AIM OF THE EXERCISE –
In full and exactly, please return the records, but keep out the pictures.

MATERIAL TO PROCESS –
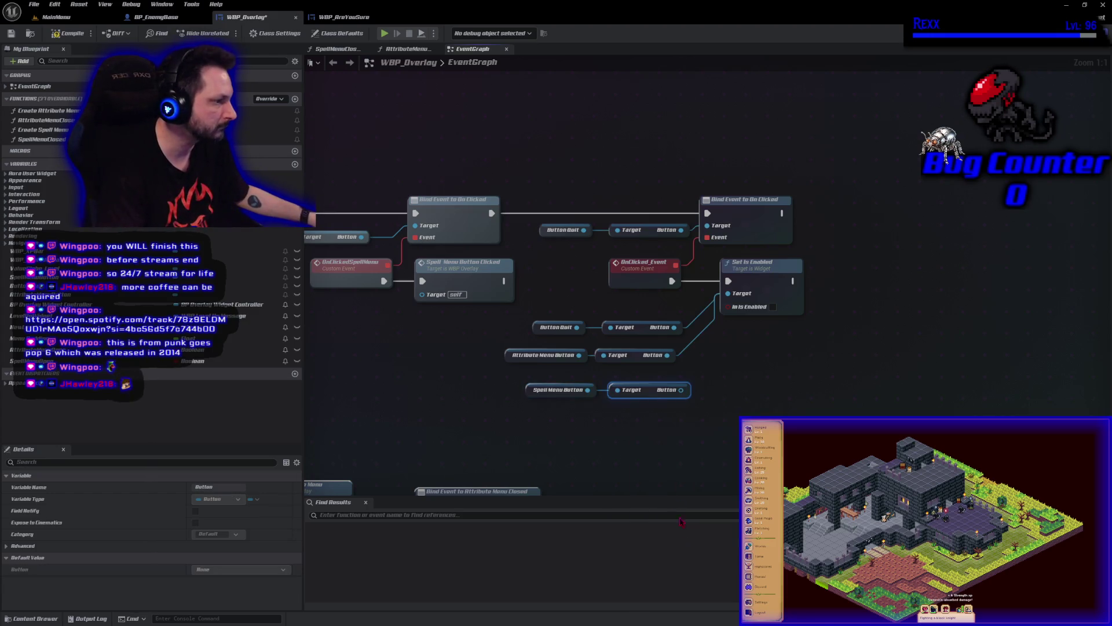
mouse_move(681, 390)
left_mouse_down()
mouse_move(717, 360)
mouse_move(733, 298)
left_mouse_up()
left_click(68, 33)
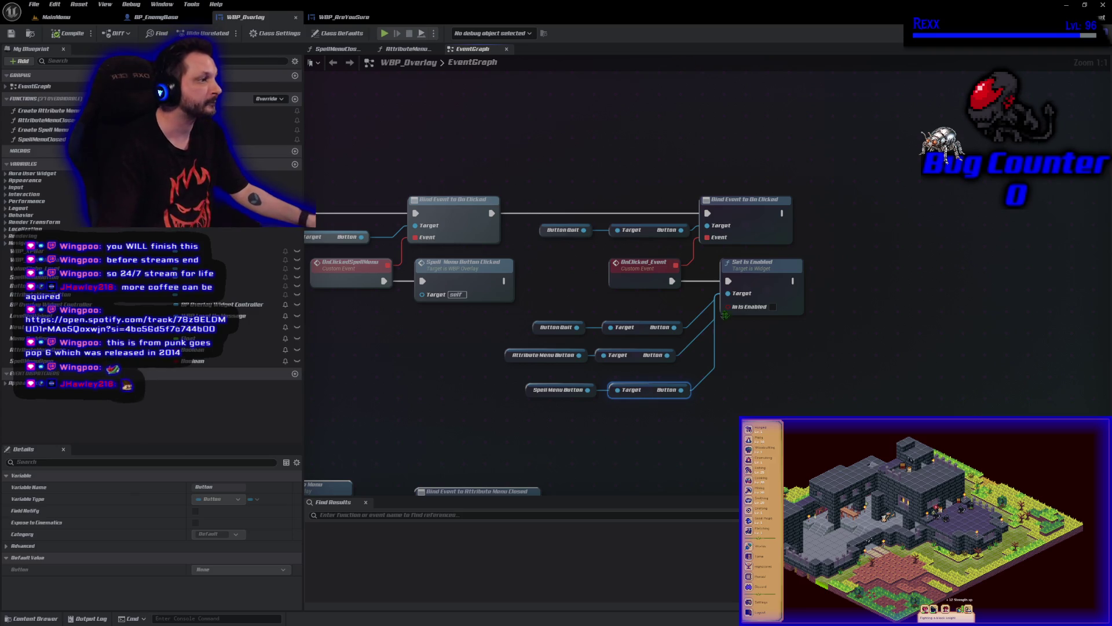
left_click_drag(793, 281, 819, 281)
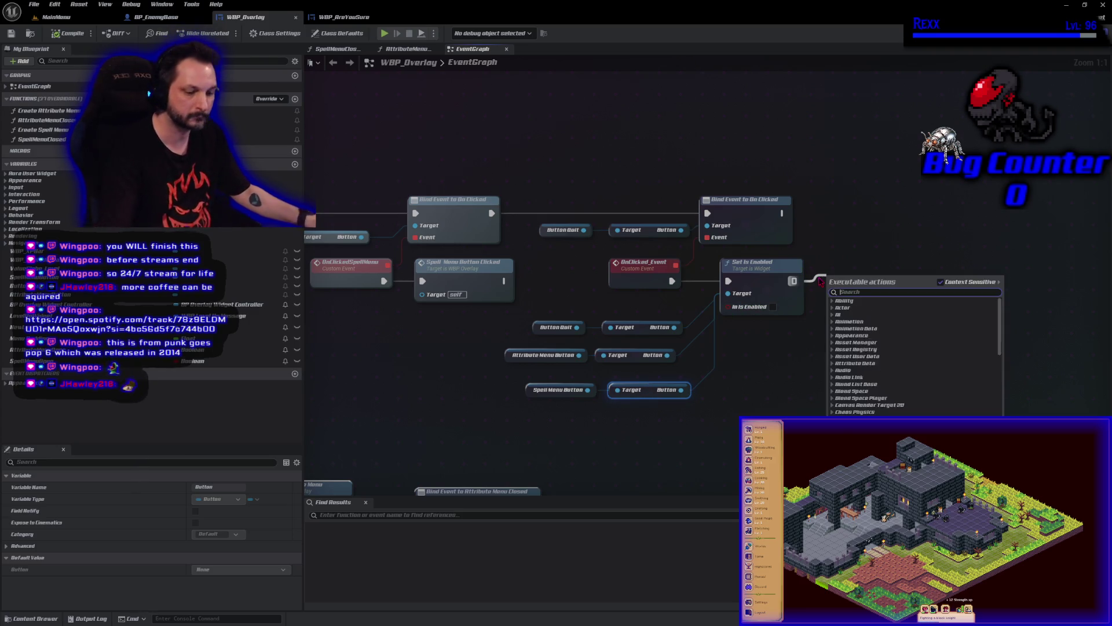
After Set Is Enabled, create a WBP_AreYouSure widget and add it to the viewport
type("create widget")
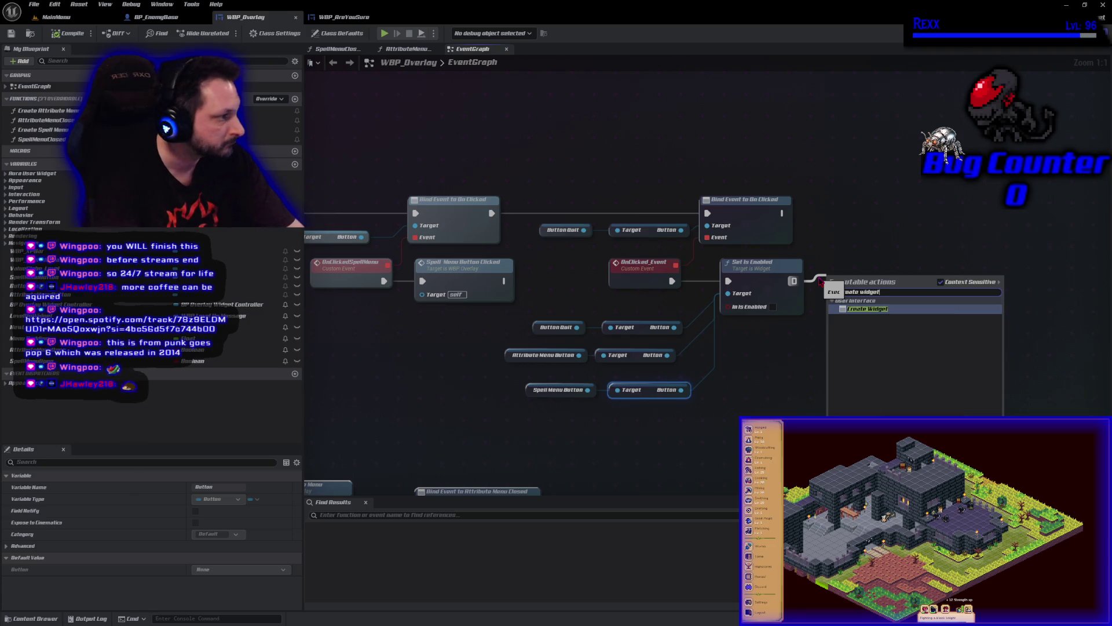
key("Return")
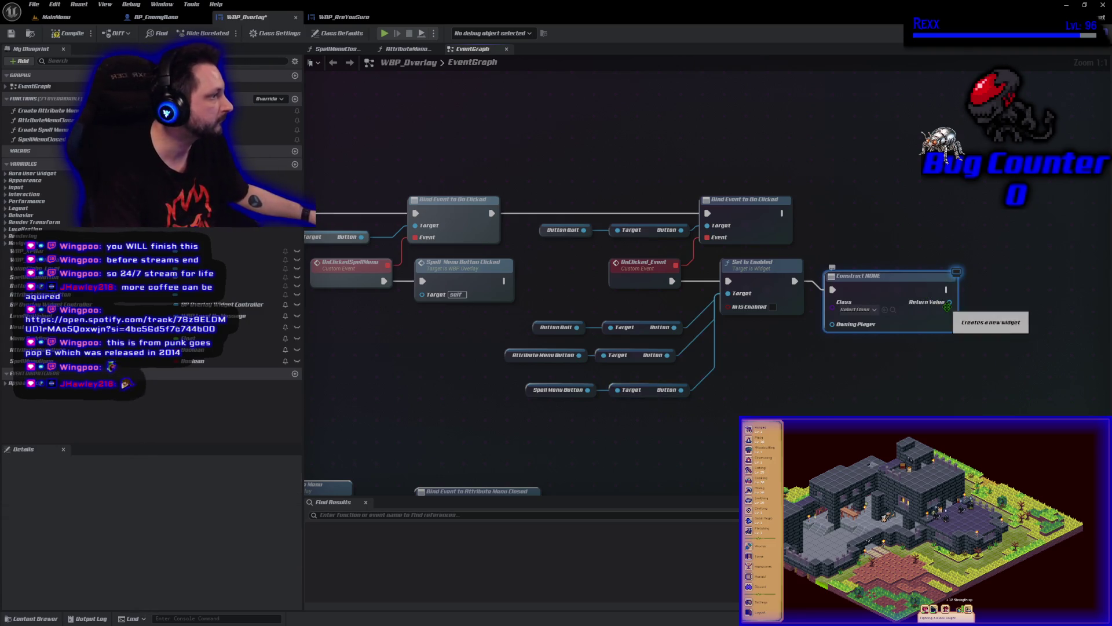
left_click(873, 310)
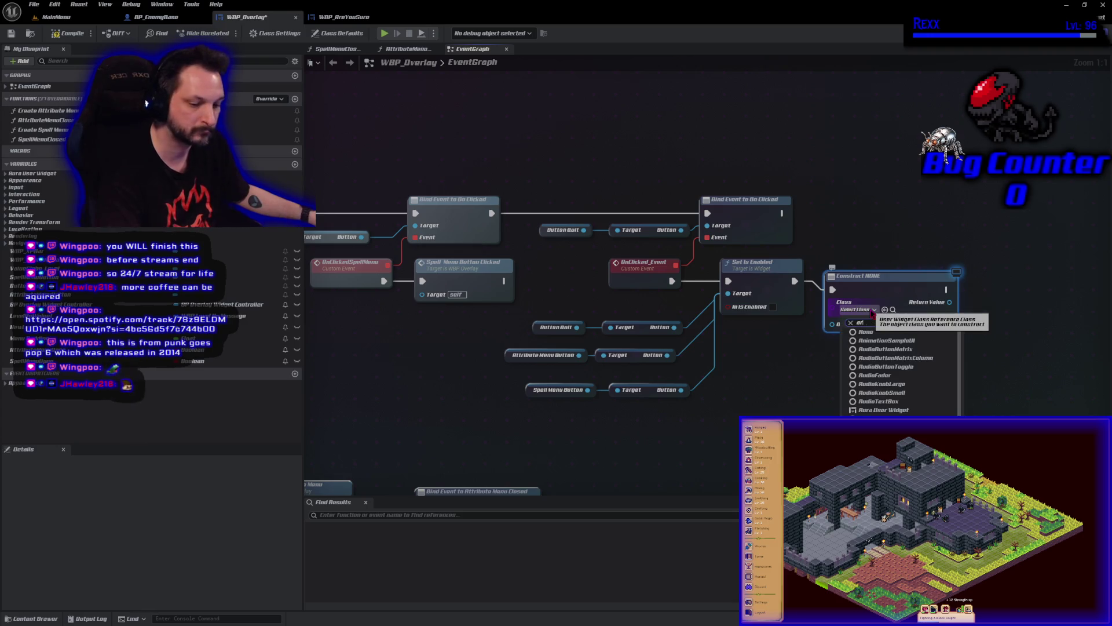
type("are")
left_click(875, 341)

PROBLEM SOLUTION –
mouse_move(681, 390)
left_mouse_down()
mouse_move(717, 360)
mouse_move(733, 298)
left_mouse_up()
left_click(68, 33)
left_click_drag(793, 281, 819, 281)
After Set Is Enabled, create a WBP_AreYouSure widget and add it to the viewport
type("create widget")
key("Return")
left_click(873, 310)
type("are")
left_click(875, 341)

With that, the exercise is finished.